When Algae Turns Toxic

It is the perfect environment for algae to bloom: long stretches of high temperatures and no significant rainfall, which results in slow moving or stagnant water. Add in nutrients like nitrogen and phosphorus, and algae blooms.

While most Texas are accustomed to this seasonal pattern, this year much of the algae in our waterways has become toxic. In fact, in the lakes and creeks around central Texas, the algae is producing anatoxin, a neurotoxin that caused the death of three dogs in early August. And just two weeks ago, a Sisterdale resident let her dog swim in the nearby Guadalupe River, and it died within an hour after ingesting some of the water.

Dr. Murl Bailey with the Texas A&M School of Veterinary Medicine said in an interview with a San Antonio TV station that if a dog ingests the algae, it can be fatal. “Some of the toxins that affect the nervous system are very fast acting, and if the animal drinks it in, it can be dead in a minute or two,” he said.
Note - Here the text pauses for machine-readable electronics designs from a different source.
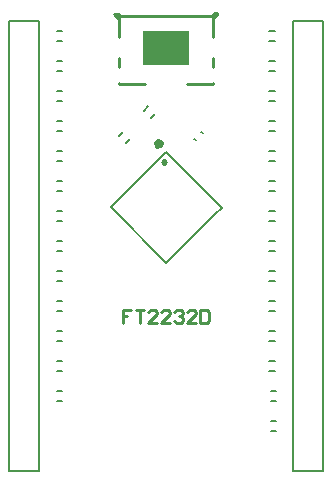
<source format=gto>
G04*
G04 #@! TF.GenerationSoftware,Altium Limited,Altium Designer,23.2.1 (34)*
G04*
G04 Layer_Color=65535*
%FSLAX25Y25*%
%MOIN*%
G70*
G04*
G04 #@! TF.SameCoordinates,9329C3C2-16CE-4A0C-8BE9-04AE65E2FBF7*
G04*
G04*
G04 #@! TF.FilePolarity,Positive*
G04*
G01*
G75*
%ADD10C,0.01575*%
%ADD11C,0.01000*%
%ADD12C,0.00787*%
%ADD13C,0.00750*%
%ADD14C,0.00984*%
%ADD15R,0.15748X0.11811*%
D10*
X-1865Y20740D02*
X-1725Y21653D01*
X-2550Y22071D01*
X-3203Y21417D01*
X-2786Y20593D01*
X-1872Y20733D01*
D11*
X86Y15172D02*
X-585Y15843D01*
X-1256Y15172D01*
X-585Y14501D01*
X86Y15172D01*
X-15750Y41298D02*
X-15750Y41495D01*
X-15750Y49975D02*
X-15750Y46858D01*
X-15750Y57168D02*
X-15750Y56913D01*
X15750Y41298D02*
Y41495D01*
Y46858D02*
Y49975D01*
Y56913D02*
Y57168D01*
Y62958D01*
X-15750Y57168D02*
X-15750Y63438D01*
X-15750Y41298D02*
X-6920Y41298D01*
X6920Y41298D02*
X15750Y41298D01*
X15790Y62957D02*
X17200Y64607D01*
Y64807D01*
X16550Y64807D02*
X17200Y64807D01*
X15536Y63793D02*
X16550Y64807D01*
X-15266Y63793D02*
X15536Y63793D01*
X-16080Y64607D02*
X-15266Y63793D01*
X-17230Y64607D02*
X-16080D01*
X-17230D02*
X-15710Y62957D01*
D12*
X16440Y-2157D02*
X18562Y-35D01*
X35Y18491D02*
X18562Y-35D01*
X-18420Y35D02*
X35Y18491D01*
X-18420Y35D02*
X106Y-18491D01*
X17359Y-1237D01*
X-52244Y-87913D02*
X-52244Y62087D01*
X-42244Y-87913D02*
Y54587D01*
Y62087D01*
X-52244Y62087D02*
X-42244Y62087D01*
X-52244Y-87913D02*
X-42244D01*
X42244D02*
X42244Y62087D01*
X52244Y-87913D02*
X52244Y54587D01*
X52244Y62087D02*
X52244Y54587D01*
X42244Y62087D02*
X52244Y62087D01*
X42244Y-87913D02*
X52244D01*
D13*
X9489Y22831D02*
X9907Y22413D01*
X11856Y25197D02*
X12273Y24780D01*
X34917Y-71240D02*
X36885Y-71240D01*
X34917Y-74587D02*
X36885Y-74587D01*
X34449Y-51240D02*
X36417Y-51240D01*
X34449Y-54587D02*
X36417Y-54587D01*
X34449Y-41240D02*
X36417Y-41240D01*
X34449Y-44587D02*
X36417D01*
X34449Y-31240D02*
X36417Y-31240D01*
X34449Y-34587D02*
X36417D01*
X34449Y-21240D02*
X36417Y-21240D01*
X34449Y-24587D02*
X36417Y-24587D01*
X34449Y-11240D02*
X36417Y-11240D01*
X34449Y-14587D02*
X36417Y-14587D01*
X34449Y-1240D02*
X36417Y-1240D01*
X34449Y-4587D02*
X36417Y-4587D01*
X34449Y8760D02*
X36417Y8760D01*
X34449Y5413D02*
X36417Y5413D01*
X34449Y18760D02*
X36417Y18760D01*
X34449Y15413D02*
X36417D01*
X34449Y28760D02*
X36417Y28760D01*
X34449Y25413D02*
X36417D01*
X34449Y38760D02*
X36417Y38760D01*
X34449Y35413D02*
X36417D01*
X34449Y48760D02*
X36417Y48760D01*
X34449Y45413D02*
X36417Y45413D01*
X34449Y58760D02*
X36417Y58760D01*
X34449Y55413D02*
X36417Y55413D01*
X34917Y-61240D02*
X36885Y-61240D01*
X34917Y-64587D02*
X36885Y-64587D01*
X-13287Y21504D02*
X-11895Y22896D01*
X-15654Y23870D02*
X-14262Y25262D01*
X-4849Y29942D02*
X-3457Y31334D01*
X-7216Y32308D02*
X-5824Y33700D01*
X-36417Y-54587D02*
X-34449Y-54587D01*
X-36417Y-51240D02*
X-34449D01*
X-36417Y35413D02*
X-34449Y35413D01*
X-36417Y38760D02*
X-34449D01*
X-36417Y-4587D02*
X-34449Y-4587D01*
X-36417Y-1240D02*
X-34449D01*
X-36417Y25413D02*
X-34449Y25413D01*
X-36417Y28760D02*
X-34449D01*
X-36417Y-14587D02*
X-34449Y-14587D01*
X-36417Y-11240D02*
X-34449Y-11240D01*
X-36417Y15413D02*
X-34449Y15413D01*
X-36417Y18760D02*
X-34449Y18760D01*
X-36417Y-24587D02*
X-34449Y-24587D01*
X-36417Y-21240D02*
X-34449Y-21240D01*
X-36417Y5413D02*
X-34449Y5413D01*
X-36417Y8760D02*
X-34449Y8760D01*
X-36417Y55413D02*
X-34449Y55413D01*
X-36417Y58760D02*
X-34449Y58760D01*
X-36417Y-34587D02*
X-34449Y-34587D01*
X-36417Y-31240D02*
X-34449Y-31240D01*
X-36417Y-44587D02*
X-34449Y-44587D01*
X-36417Y-41240D02*
X-34449Y-41240D01*
X-36417Y45413D02*
X-34449Y45413D01*
X-36417Y48760D02*
X-34449Y48760D01*
X-36417Y-61240D02*
X-34449Y-61240D01*
X-36417Y-64587D02*
X-34449Y-64587D01*
D14*
X-11545Y-34056D02*
X-14431D01*
Y-36221D01*
X-12988D01*
X-14431D01*
Y-38386D01*
X-10102Y-34056D02*
X-7215D01*
X-8659D01*
Y-38386D01*
X-2886D02*
X-5772D01*
X-2886Y-35500D01*
Y-34778D01*
X-3608Y-34056D01*
X-5051D01*
X-5772Y-34778D01*
X1443Y-38386D02*
X-1443D01*
X1443Y-35500D01*
Y-34778D01*
X722Y-34056D01*
X-722D01*
X-1443Y-34778D01*
X2886D02*
X3608Y-34056D01*
X5051D01*
X5772Y-34778D01*
Y-35500D01*
X5051Y-36221D01*
X4329D01*
X5051D01*
X5772Y-36943D01*
Y-37664D01*
X5051Y-38386D01*
X3608D01*
X2886Y-37664D01*
X10102Y-38386D02*
X7215D01*
X10102Y-35500D01*
Y-34778D01*
X9380Y-34056D01*
X7937D01*
X7215Y-34778D01*
X11545Y-34056D02*
Y-38386D01*
X13710D01*
X14431Y-37664D01*
Y-34778D01*
X13710Y-34056D01*
X11545D01*
D15*
X0Y53150D02*
D03*
M02*

</source>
It is very difficult to determine what algae is toxic, but be aware of scum, foam or floating mats on the water surface. Algae can be a variety of colors, too—blue, green, brown or red. And though many times the algae is visible, sometimes it could be deep under the surface. A person or dog jumping in the body of water can stir up algae lurking on the bottom.

The EPA gives a warning on their website “Algal blooms can be toxic. Keep people and pets away from water that is green, scummy or smells bad.”
So as Labor Day approaches, check with local authorities if you have plans to swim in natural waterways. If you see any growth that is suspicious, better be safe and head to a chlorinated pool.